TRATTATIVE AD ALTO RISCHIO
Che gli scenari siano radicalmente cambiati lo conferma un manager di lungo corso come Alberto Cannavale, direttore prodotto Italia di Futura Vacanze: «Fino a un decennio fa gli accordi erano più semplici da raggiungere perché le strutture avevano forte bisogno di collaborare con i tour operator. I cataloghi rappresentavano infatti l’unico mezzo per raggiungere un vasto pubblico. Alternative non ce n’erano. Oggi la situazione è molto diversa: la ricerca dei fornitori passa spesso dagli strumenti digitali, anche se la passione resta invariata.
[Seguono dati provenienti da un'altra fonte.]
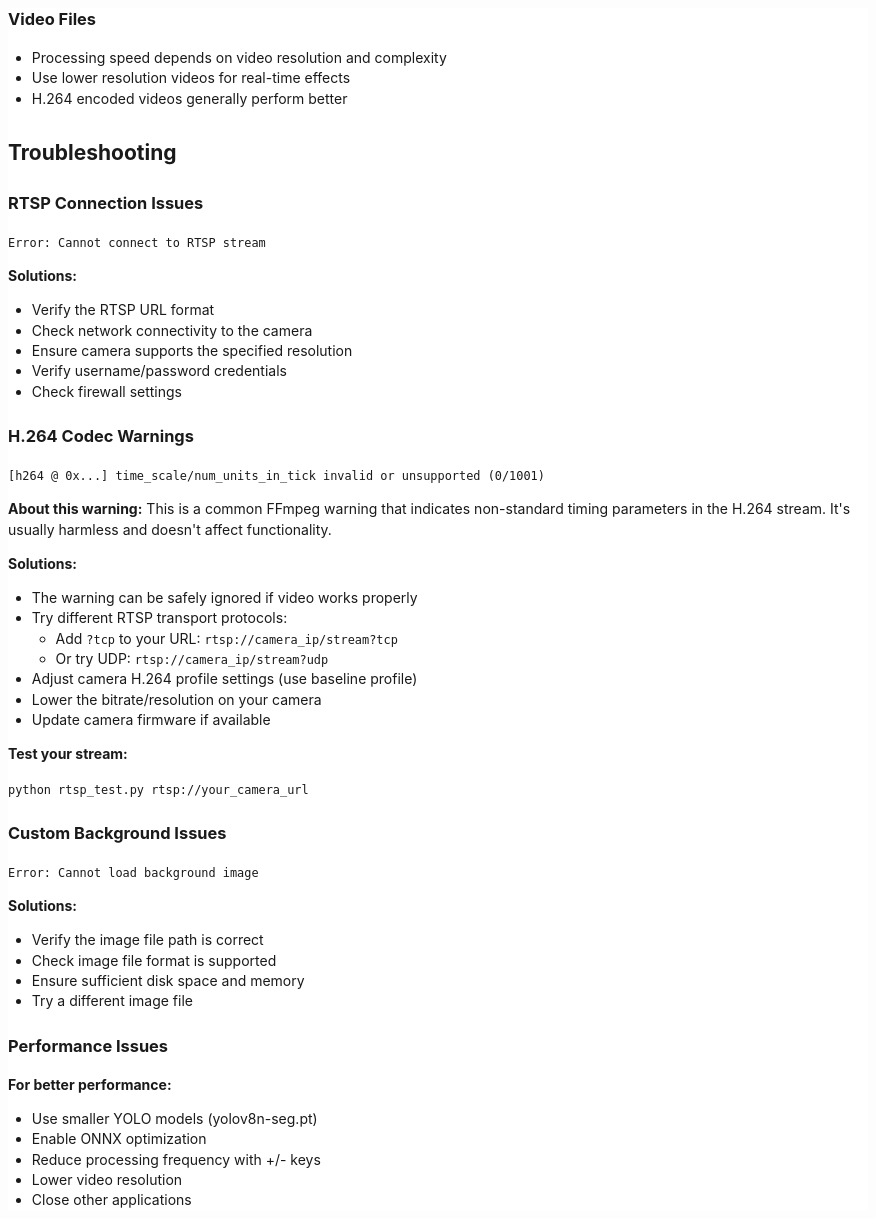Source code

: ### Video Files
- Processing speed depends on video resolution and complexity
- Use lower resolution videos for real-time effects
- H.264 encoded videos generally perform better

## Troubleshooting

### RTSP Connection Issues
```
Error: Cannot connect to RTSP stream
```
**Solutions:**
- Verify the RTSP URL format
- Check network connectivity to the camera
- Ensure camera supports the specified resolution
- Verify username/password credentials
- Check firewall settings

### H.264 Codec Warnings
```
[h264 @ 0x...] time_scale/num_units_in_tick invalid or unsupported (0/1001)
```
**About this warning:**
This is a common FFmpeg warning that indicates non-standard timing parameters in the H.264 stream. It's usually harmless and doesn't affect functionality.

**Solutions:**
- The warning can be safely ignored if video works properly
- Try different RTSP transport protocols:
  - Add `?tcp` to your URL: `rtsp://camera_ip/stream?tcp`
  - Or try UDP: `rtsp://camera_ip/stream?udp`
- Adjust camera H.264 profile settings (use baseline profile)
- Lower the bitrate/resolution on your camera
- Update camera firmware if available

**Test your stream:**
```bash
python rtsp_test.py rtsp://your_camera_url
```

### Custom Background Issues
```
Error: Cannot load background image
```
**Solutions:**
- Verify the image file path is correct
- Check image file format is supported
- Ensure sufficient disk space and memory
- Try a different image file

### Performance Issues
**For better performance:**
- Use smaller YOLO models (yolov8n-seg.pt)
- Enable ONNX optimization
- Reduce processing frequency with +/- keys
- Lower video resolution
- Close other applications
Per mantenere lo stesso livello di disponibilità è necessario chiudere meno contratti, ma con caratteristiche diverse. Ad esempio, si richiede l’acquisizione totale delle disponibilità di camere e l’esclusiva dei servizi complementari come animazione, assistenza, trasporto e trasferimenti. Tuttavia, ciò comporta un aumento significativo del rischio imprenditoriale rispetto al passato».
«Di base – conclude Cannavale con un pizzico di amarezza – è in atto un cambiamento di paradigma: sono venuti a mancare i presupposti per stipulare questo tipo di accordi. I fornitori, inclusi quelli meno consolidati, sono ormai facilmente accessibili ai clienti finali, che hanno la possibilità di prenotare direttamente. Questo ha trasformato gli stessi fornitori da collaboratori a concorrenti. E i contratti in allotment, pur esistendo ancora, sono notevolmente ridotti rispetto a un tempo».